Material to process —
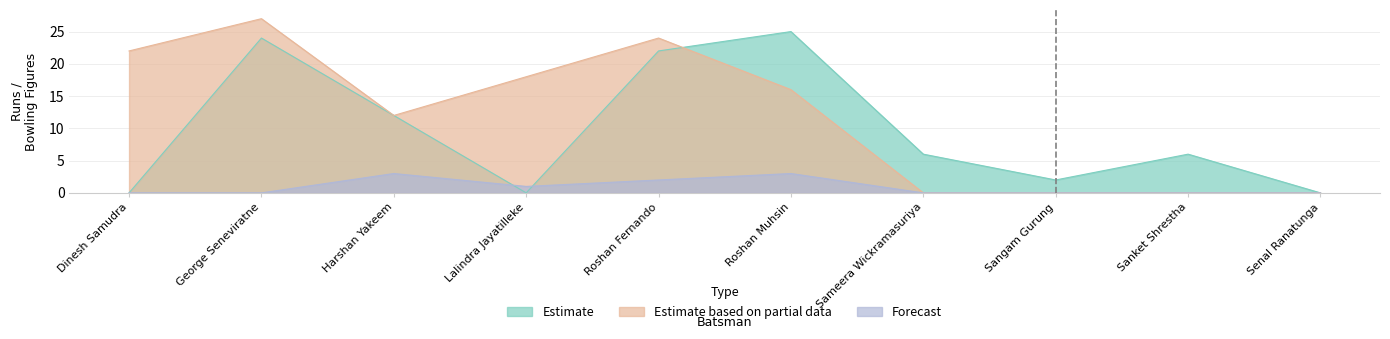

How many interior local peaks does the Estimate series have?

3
...
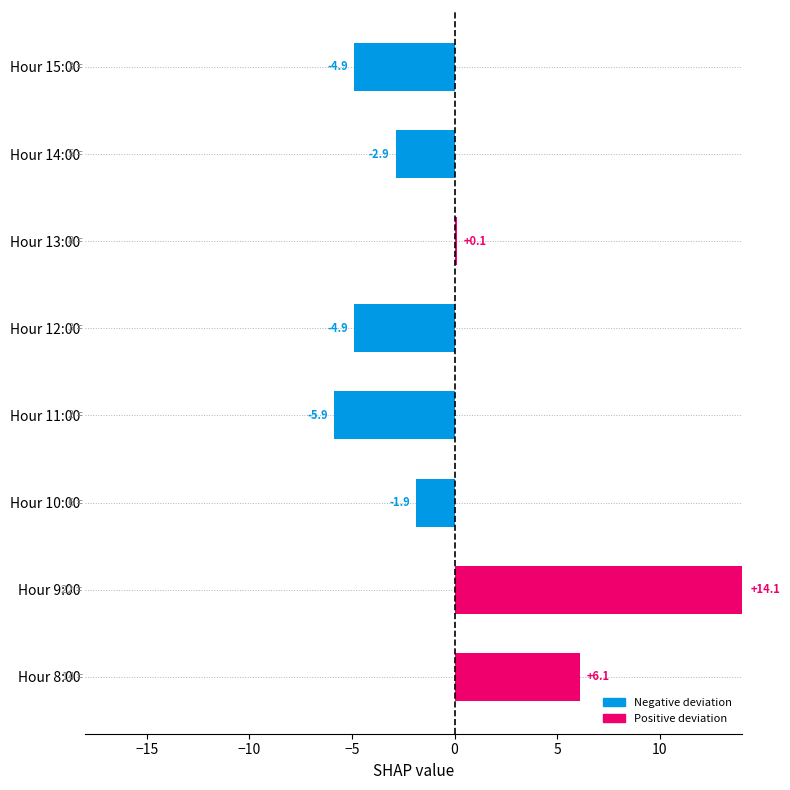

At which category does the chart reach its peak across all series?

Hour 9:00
==
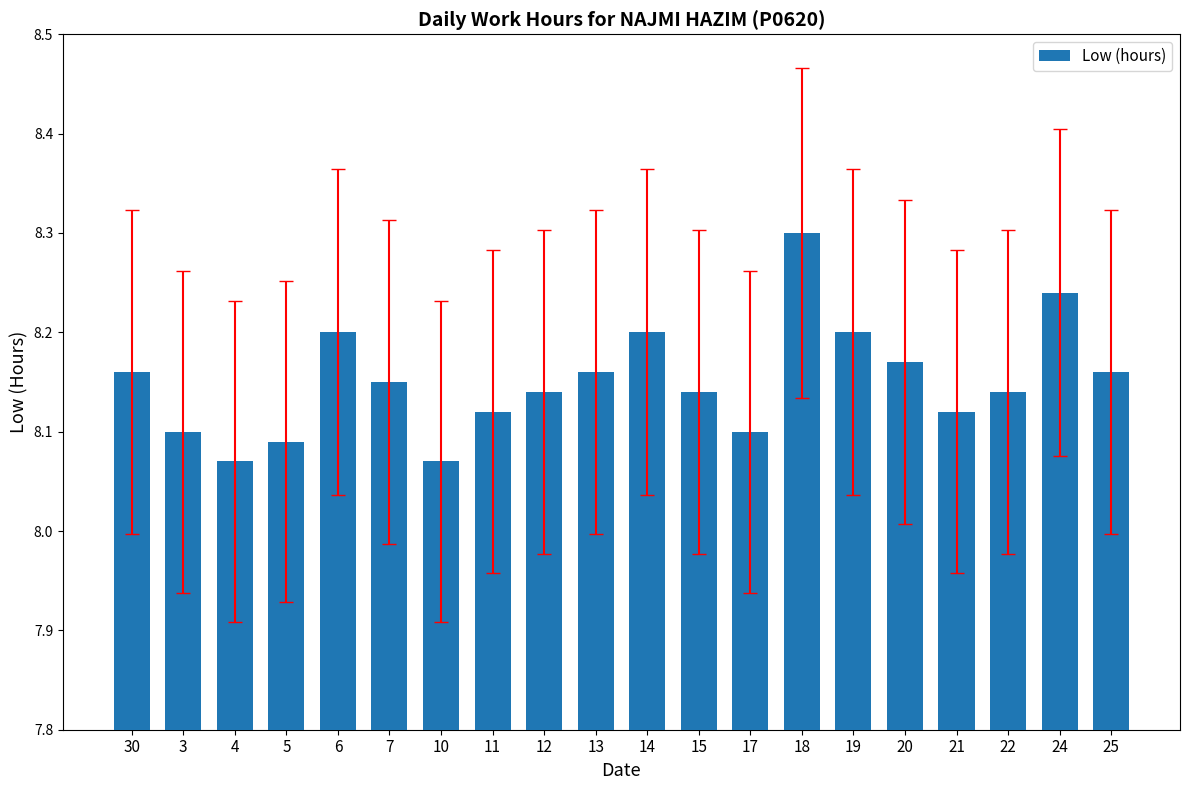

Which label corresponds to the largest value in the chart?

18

Exercise details — Which lines of the material contain the word "does", with case counting? Report each of those lines in full.

Written solution —
How many interior local peaks does the Estimate series have?
At which category does the chart reach its peak across all series?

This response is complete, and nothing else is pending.